● **EXCERPTED RECORDS**
■ ■ ■ ■ ■

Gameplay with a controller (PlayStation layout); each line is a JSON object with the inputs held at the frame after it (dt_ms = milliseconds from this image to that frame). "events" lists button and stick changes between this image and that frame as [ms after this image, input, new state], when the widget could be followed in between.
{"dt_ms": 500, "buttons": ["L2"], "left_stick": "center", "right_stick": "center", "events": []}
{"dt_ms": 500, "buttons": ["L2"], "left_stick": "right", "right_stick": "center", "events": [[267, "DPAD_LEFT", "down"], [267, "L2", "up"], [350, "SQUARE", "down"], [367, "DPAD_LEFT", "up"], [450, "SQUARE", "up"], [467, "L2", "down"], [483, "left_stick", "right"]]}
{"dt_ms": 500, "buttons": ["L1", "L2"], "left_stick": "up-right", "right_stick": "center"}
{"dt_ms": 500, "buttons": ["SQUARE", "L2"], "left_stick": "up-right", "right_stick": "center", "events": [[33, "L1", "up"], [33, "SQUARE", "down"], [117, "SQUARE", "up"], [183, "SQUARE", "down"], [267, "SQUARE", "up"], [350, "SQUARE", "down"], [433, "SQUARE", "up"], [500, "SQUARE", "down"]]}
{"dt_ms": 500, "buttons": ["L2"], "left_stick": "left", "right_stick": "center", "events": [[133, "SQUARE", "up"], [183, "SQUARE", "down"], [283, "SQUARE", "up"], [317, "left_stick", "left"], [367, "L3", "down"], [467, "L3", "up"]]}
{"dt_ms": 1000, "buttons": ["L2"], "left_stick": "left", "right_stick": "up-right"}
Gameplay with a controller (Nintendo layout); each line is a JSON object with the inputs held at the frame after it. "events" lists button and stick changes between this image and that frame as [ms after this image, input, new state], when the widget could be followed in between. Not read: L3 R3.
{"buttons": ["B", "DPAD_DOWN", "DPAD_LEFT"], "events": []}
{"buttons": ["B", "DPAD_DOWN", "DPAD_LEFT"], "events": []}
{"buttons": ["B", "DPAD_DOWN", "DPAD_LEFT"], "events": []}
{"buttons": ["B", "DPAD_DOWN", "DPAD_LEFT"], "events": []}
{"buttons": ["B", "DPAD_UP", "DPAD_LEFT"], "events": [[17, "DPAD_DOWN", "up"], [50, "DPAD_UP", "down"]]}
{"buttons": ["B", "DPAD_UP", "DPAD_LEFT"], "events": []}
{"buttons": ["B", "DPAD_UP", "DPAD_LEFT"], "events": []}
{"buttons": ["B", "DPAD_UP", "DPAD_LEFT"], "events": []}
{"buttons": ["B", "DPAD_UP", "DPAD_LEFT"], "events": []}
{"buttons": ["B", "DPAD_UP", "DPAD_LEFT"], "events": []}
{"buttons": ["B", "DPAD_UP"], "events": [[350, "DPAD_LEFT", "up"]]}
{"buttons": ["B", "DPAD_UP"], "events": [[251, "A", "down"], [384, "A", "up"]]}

■ ■ ■ ■ ■

● **WORK INSTRUCTIONS**
Each entry shown above should be copied out exactly.

● **RESULT OF THIS TASK**
Gameplay with a controller (PlayStation layout); each line is a JSON object with the inputs held at the frame after it (dt_ms = milliseconds from this image to that frame). "events" lists button and stick changes between this image and that frame as [ms after this image, input, new state], when the widget could be followed in between.
{"dt_ms": 500, "buttons": ["L2"], "left_stick": "center", "right_stick": "center", "events": []}
{"dt_ms": 500, "buttons": ["L2"], "left_stick": "right", "right_stick": "center", "events": [[267, "DPAD_LEFT", "down"], [267, "L2", "up"], [350, "SQUARE", "down"], [367, "DPAD_LEFT", "up"], [450, "SQUARE", "up"], [467, "L2", "down"], [483, "left_stick", "right"]]}
{"dt_ms": 500, "buttons": ["L1", "L2"], "left_stick": "up-right", "right_stick": "center"}
{"dt_ms": 500, "buttons": ["SQUARE", "L2"], "left_stick": "up-right", "right_stick": "center", "events": [[33, "L1", "up"], [33, "SQUARE", "down"], [117, "SQUARE", "up"], [183, "SQUARE", "down"], [267, "SQUARE", "up"], [350, "SQUARE", "down"], [433, "SQUARE", "up"], [500, "SQUARE", "down"]]}
{"dt_ms": 500, "buttons": ["L2"], "left_stick": "left", "right_stick": "center", "events": [[133, "SQUARE", "up"], [183, "SQUARE", "down"], [283, "SQUARE", "up"], [317, "left_stick", "left"], [367, "L3", "down"], [467, "L3", "up"]]}
{"dt_ms": 1000, "buttons": ["L2"], "left_stick": "left", "right_stick": "up-right"}
Gameplay with a controller (Nintendo layout); each line is a JSON object with the inputs held at the frame after it. "events" lists button and stick changes between this image and that frame as [ms after this image, input, new state], when the widget could be followed in between. Not read: L3 R3.
{"buttons": ["B", "DPAD_DOWN", "DPAD_LEFT"], "events": []}
{"buttons": ["B", "DPAD_DOWN", "DPAD_LEFT"], "events": []}
{"buttons": ["B", "DPAD_DOWN", "DPAD_LEFT"], "events": []}
{"buttons": ["B", "DPAD_DOWN", "DPAD_LEFT"], "events": []}
{"buttons": ["B", "DPAD_UP", "DPAD_LEFT"], "events": [[17, "DPAD_DOWN", "up"], [50, "DPAD_UP", "down"]]}
{"buttons": ["B", "DPAD_UP", "DPAD_LEFT"], "events": []}
{"buttons": ["B", "DPAD_UP", "DPAD_LEFT"], "events": []}
{"buttons": ["B", "DPAD_UP", "DPAD_LEFT"], "events": []}
{"buttons": ["B", "DPAD_UP", "DPAD_LEFT"], "events": []}
{"buttons": ["B", "DPAD_UP", "DPAD_LEFT"], "events": []}
{"buttons": ["B", "DPAD_UP"], "events": [[350, "DPAD_LEFT", "up"]]}
{"buttons": ["B", "DPAD_UP"], "events": [[251, "A", "down"], [384, "A", "up"]]}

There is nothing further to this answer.